In case of Provincial Government, C.P. & Berar v. Abdul Rahman : AIR 1943 Nag 145 : 1943 Cri LJ 512 learned Division Bench of Nagpur High Court for the purpose of making out offence under Section 307 of I.P.C. under given facts and circumstances of the case observed as under:
The knife and the injury on the chest are no doubt material but not conclusive. These two factors are, however, not sufficient in themselves to prove the requisite intention or knowledge contemplated in Section 307. Where the assailant's immediate purpose was to release himself from the constable's hold and run away, his object in dealing the blow would be nothing more than to disable the constable. If the surrounding circumstances make no contribution to the proof of the intention or knowledge, it has to be inferred only from the nature of the act itself. In such a case the agent must be presumed to intent only the natural consequences of the act which was simple hurt in this case.
7. In the instant case, there is no evidence available on record for establishing the motive of the appellant. Appellant was not having any inimical term with the complainant. He was also not having any weapon in his possession and it appears that after pronouncement of judgment spontaneously he picked up the blade and caused blow without aiming any particular part of the body and blow fell on vital part which caused simple injury to complainant. In these circumstances, it would be very difficult to discern that appellant was having intention to commit murder of complainant or knowledge that because of his act the complainant would die.
8. According to the medical evidence, injury was simple in nature. There is no opinion given by both the Doctors that injury was grievous in nature and there is no data available in both the medical reports Ex. P/15 and Ex. P/24 that Injury was grievous in nature, in any way as defined under Section 320 of I.P.C., therefore, the appellant cannot be convicted neither for commission of offence under Section 307 of I.P.C. nor under Section 333 of I.P.C. causing grievous hurt to deter public servant from (his duty. Since injury was simple in nature, therefore, appellant would at the most be liable for conviction under S-332 of I.P.C., voluntarily causing hurt to deter public servant from his duty.

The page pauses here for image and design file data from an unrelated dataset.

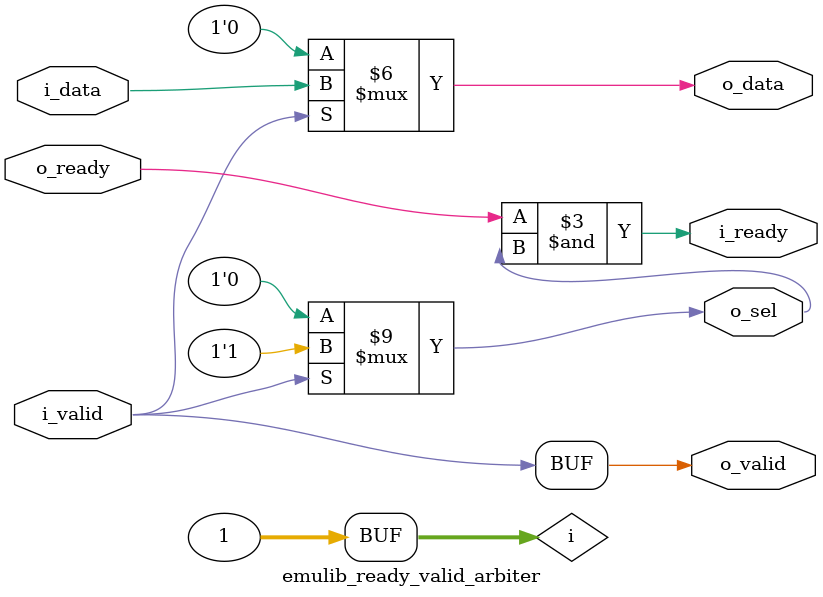
<source format=v>
`timescale 1ns / 1ps

module emulib_ready_valid_arbiter #(
    parameter   NUM_I       = 1,
    parameter   DATA_WIDTH  = 1
)(
    input  wire [NUM_I-1:0]             i_valid,
    output wire [NUM_I-1:0]             i_ready,
    input  wire [DATA_WIDTH*NUM_I-1:0]  i_data,

    output wire                         o_valid,
    input  wire                         o_ready,
    output reg  [DATA_WIDTH-1:0]        o_data,
    output reg  [NUM_I-1:0]             o_sel
);

    integer i;

    always @* begin
        o_sel = {NUM_I{1'b0}};
        o_data = {DATA_WIDTH{1'b0}};
        for (i = 0; i < NUM_I; i = i + 1) begin
            if (i_valid[i]) begin
                o_sel = {{(NUM_I-1){1'b0}}, 1'b1} << i;
                o_data = i_data[i * DATA_WIDTH +: DATA_WIDTH];
            end
        end
    end

    assign i_ready = {NUM_I{o_ready}} & o_sel;
    assign o_valid = |i_valid;

endmodule

</source>
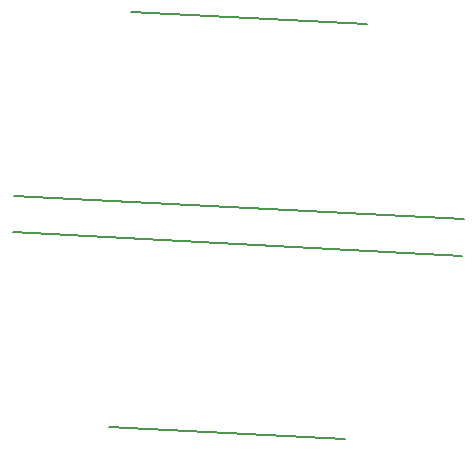
<source format=gbr>
%TF.GenerationSoftware,KiCad,Pcbnew,(6.0.4)*%
%TF.CreationDate,2022-06-21T01:29:20+02:00*%
%TF.ProjectId,battoota,62617474-6f6f-4746-912e-6b696361645f,v1.0.0*%
%TF.SameCoordinates,Original*%
%TF.FileFunction,Other,Comment*%
%FSLAX46Y46*%
G04 Gerber Fmt 4.6, Leading zero omitted, Abs format (unit mm)*
G04 Created by KiCad (PCBNEW (6.0.4)) date 2022-06-21 01:29:20*
%MOMM*%
%LPD*%
G01*
G04 APERTURE LIST*
%ADD10C,0.200000*%
G04 APERTURE END LIST*
D10*
%TO.C,REF\u002A\u002A*%
X125488240Y86237567D02*
X87440455Y88231567D01*
X125624544Y89353167D02*
X87576759Y91347167D01*
X117455493Y105884894D02*
X97482902Y106931613D01*
X115613268Y70733135D02*
X95640677Y71779854D01*
%TD*%
M02*

</source>
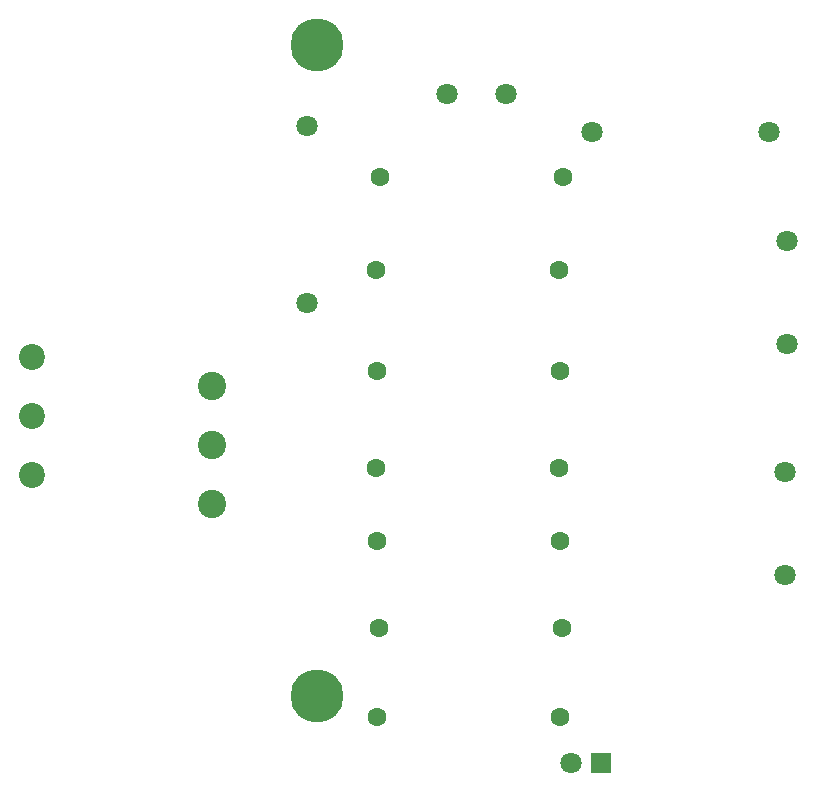
<source format=gbl>
G04 Layer: BottomLayer*
G04 EasyEDA Pro v2.1.64.d1969c9c.217bcf, 2024-09-27 00:26:44*
G04 Gerber Generator version 0.3*
G04 Scale: 100 percent, Rotated: No, Reflected: No*
G04 Dimensions in millimeters*
G04 Leading zeros omitted, absolute positions, 3 integers and 5 decimals*
%FSLAX35Y35*%
%MOMM*%
%ADD10C,1.8*%
%ADD11C,1.6*%
%ADD12C,4.5*%
%ADD13R,1.8X1.8*%
%ADD14C,2.2*%
%ADD15C,2.4*%
G75*


G04 Pad Start*
G54D10*
G01X7175500Y3165500D03*
G01X7175500Y2295500D03*
G01X7188200Y5121300D03*
G01X7188200Y4251300D03*
G54D11*
G01X5270805Y1092200D03*
G01X3720795Y1092200D03*
G01X5283505Y1841500D03*
G01X3733495Y1841500D03*
G01X5258105Y3200400D03*
G01X3708095Y3200400D03*
G01X3720795Y2578100D03*
G01X5270805Y2578100D03*
G01X5267635Y4020299D03*
G01X3717625Y4020299D03*
G01X3708095Y4876800D03*
G01X5258105Y4876800D03*
G54D10*
G01X4809236Y6362700D03*
G01X4309364Y6362700D03*
G01X3124200Y6096711D03*
G01X3124200Y4596689D03*
G01X7036511Y6045200D03*
G01X5536489Y6045200D03*
G54D11*
G01X5296205Y5664200D03*
G01X3746195Y5664200D03*
G54D12*
G01X3206712Y6782689D03*
G01X3206712Y1268717D03*
G54D10*
G01X5359400Y698500D03*
G54D13*
G01X5613400Y698500D03*
G54D14*
G01X800100Y4142900D03*
G01X800100Y3642901D03*
G01X800100Y3142899D03*
G54D15*
G01X2324100Y2892900D03*
G01X2324100Y3392899D03*
G01X2324100Y3892901D03*
G04 Pad End*

M02*

</source>
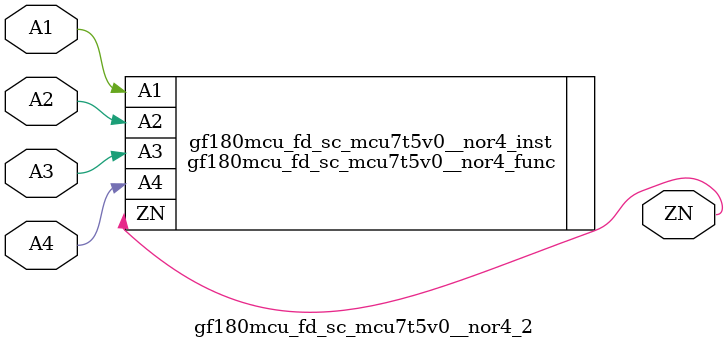
<source format=v>

`ifndef GF180MCU_FD_SC_MCU7T5V0__NOR4_2_V
`define GF180MCU_FD_SC_MCU7T5V0__NOR4_2_V

`include gf180mcu_fd_sc_mcu7t5v0__nor4.v

`ifdef USE_POWER_PINS
module gf180mcu_fd_sc_mcu7t5v0__nor4_2( A4, A3, ZN, A2, A1, VDD, VSS );
inout VDD, VSS;
`else // If not USE_POWER_PINS
module gf180mcu_fd_sc_mcu7t5v0__nor4_2( A4, A3, ZN, A2, A1 );
`endif // If not USE_POWER_PINS
input A1, A2, A3, A4;
output ZN;

`ifdef USE_POWER_PINS
  gf180mcu_fd_sc_mcu7t5v0__nor4_func gf180mcu_fd_sc_mcu7t5v0__nor4_inst(.A4(A4),.A3(A3),.ZN(ZN),.A2(A2),.A1(A1),.VDD(VDD),.VSS(VSS));
`else // If not USE_POWER_PINS
  gf180mcu_fd_sc_mcu7t5v0__nor4_func gf180mcu_fd_sc_mcu7t5v0__nor4_inst(.A4(A4),.A3(A3),.ZN(ZN),.A2(A2),.A1(A1));
`endif // If not USE_POWER_PINS

`ifndef FUNCTIONAL
	// spec_gates_begin


	// spec_gates_end



   specify

	// specify_block_begin

	// comb arc A1 --> ZN
	 (A1 => ZN) = (1.0,1.0);

	// comb arc A2 --> ZN
	 (A2 => ZN) = (1.0,1.0);

	// comb arc A3 --> ZN
	 (A3 => ZN) = (1.0,1.0);

	// comb arc A4 --> ZN
	 (A4 => ZN) = (1.0,1.0);

	// specify_block_end

   endspecify

   `endif

endmodule
`endif // GF180MCU_FD_SC_MCU7T5V0__NOR4_2_V

</source>
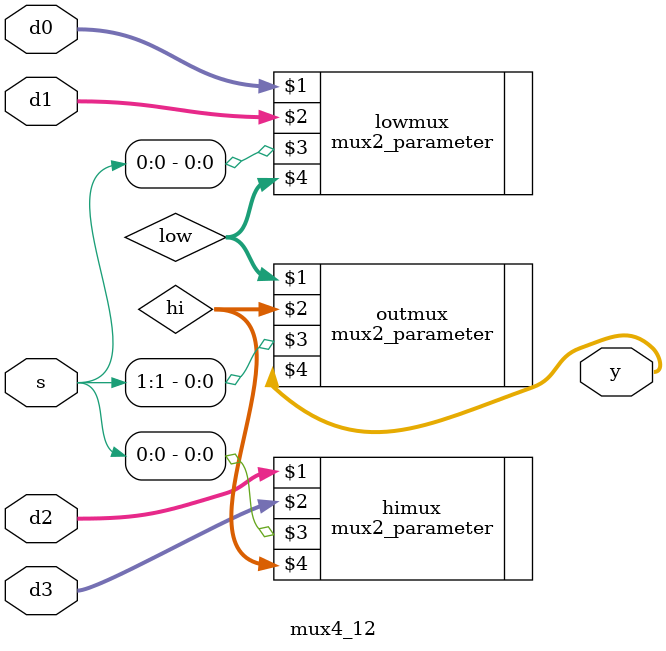
<source format=sv>
module mux4_12(
	input logic [11:0] d0, d1, d2, d3,
	input logic [1:0] s,
	output logic [11:0] y
);
	logic [11:0] low, hi;
	mux2_parameter #(12) lowmux(d0, d1, s[0], low);
	mux2_parameter #(12) himux(d2, d3, s[0], hi);
	mux2_parameter #(12) outmux(low, hi, s[1], y);
endmodule

</source>
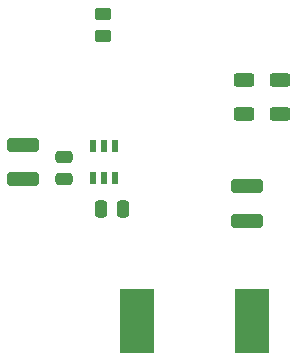
<source format=gtp>
G04 #@! TF.GenerationSoftware,KiCad,Pcbnew,9.0.4*
G04 #@! TF.CreationDate,2025-12-29T16:46:33-08:00*
G04 #@! TF.ProjectId,bikelight,62696b65-6c69-4676-9874-2e6b69636164,rev?*
G04 #@! TF.SameCoordinates,Original*
G04 #@! TF.FileFunction,Paste,Top*
G04 #@! TF.FilePolarity,Positive*
%FSLAX46Y46*%
G04 Gerber Fmt 4.6, Leading zero omitted, Abs format (unit mm)*
G04 Created by KiCad (PCBNEW 9.0.4) date 2025-12-29 16:46:33*
%MOMM*%
%LPD*%
G01*
G04 APERTURE LIST*
G04 Aperture macros list*
%AMRoundRect*
0 Rectangle with rounded corners*
0 $1 Rounding radius*
0 $2 $3 $4 $5 $6 $7 $8 $9 X,Y pos of 4 corners*
0 Add a 4 corners polygon primitive as box body*
4,1,4,$2,$3,$4,$5,$6,$7,$8,$9,$2,$3,0*
0 Add four circle primitives for the rounded corners*
1,1,$1+$1,$2,$3*
1,1,$1+$1,$4,$5*
1,1,$1+$1,$6,$7*
1,1,$1+$1,$8,$9*
0 Add four rect primitives between the rounded corners*
20,1,$1+$1,$2,$3,$4,$5,0*
20,1,$1+$1,$4,$5,$6,$7,0*
20,1,$1+$1,$6,$7,$8,$9,0*
20,1,$1+$1,$8,$9,$2,$3,0*%
G04 Aperture macros list end*
%ADD10R,0.599999X1.000000*%
%ADD11RoundRect,0.250000X0.450000X-0.262500X0.450000X0.262500X-0.450000X0.262500X-0.450000X-0.262500X0*%
%ADD12RoundRect,0.250000X0.625000X-0.312500X0.625000X0.312500X-0.625000X0.312500X-0.625000X-0.312500X0*%
%ADD13RoundRect,0.250000X1.100000X-0.325000X1.100000X0.325000X-1.100000X0.325000X-1.100000X-0.325000X0*%
%ADD14R,2.900000X5.400000*%
%ADD15RoundRect,0.250000X0.250000X0.475000X-0.250000X0.475000X-0.250000X-0.475000X0.250000X-0.475000X0*%
%ADD16RoundRect,0.250000X0.475000X-0.250000X0.475000X0.250000X-0.475000X0.250000X-0.475000X-0.250000X0*%
G04 APERTURE END LIST*
D10*
X109825002Y-72624999D03*
X108875001Y-72624999D03*
X107925003Y-72624999D03*
X107925003Y-75374999D03*
X108875001Y-75374999D03*
X109825002Y-75374999D03*
D11*
X108750000Y-63325000D03*
X108750000Y-61500000D03*
D12*
X120750000Y-69962500D03*
X120750000Y-67037500D03*
D13*
X102000000Y-75475000D03*
X102000000Y-72525000D03*
D14*
X121350000Y-87500000D03*
X111650000Y-87500000D03*
D15*
X110500000Y-78000000D03*
X108600000Y-78000000D03*
D16*
X105500000Y-75450000D03*
X105500000Y-73550000D03*
D12*
X123750000Y-69962500D03*
X123750000Y-67037500D03*
D13*
X121000000Y-78975000D03*
X121000000Y-76025000D03*
M02*

</source>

9. Consequently, this appeal is allowed in part. Conviction and sentence of the appellant under Section 307 and 333 of I.P.C. are hereby set asides instead thereof he is convicted under Section 332 of I.P.C. and sentenced to R.I. for 3 years and with fine of Rs. 3,000/-in default of payment of fine he shall suffer additional R.I. for 9 months. Full jail sentence has been granted to the appellant looking to the special feature of the case i.e. appellant caused injury to Reader of the Court, inside the Court, in Court hours after pronouncement of judgment of conviction. There is also material available on the record that appellant was facing prosecution for several criminal offences.
10. Office is directed to send copy of this judgment along with record immediately to the trial Court.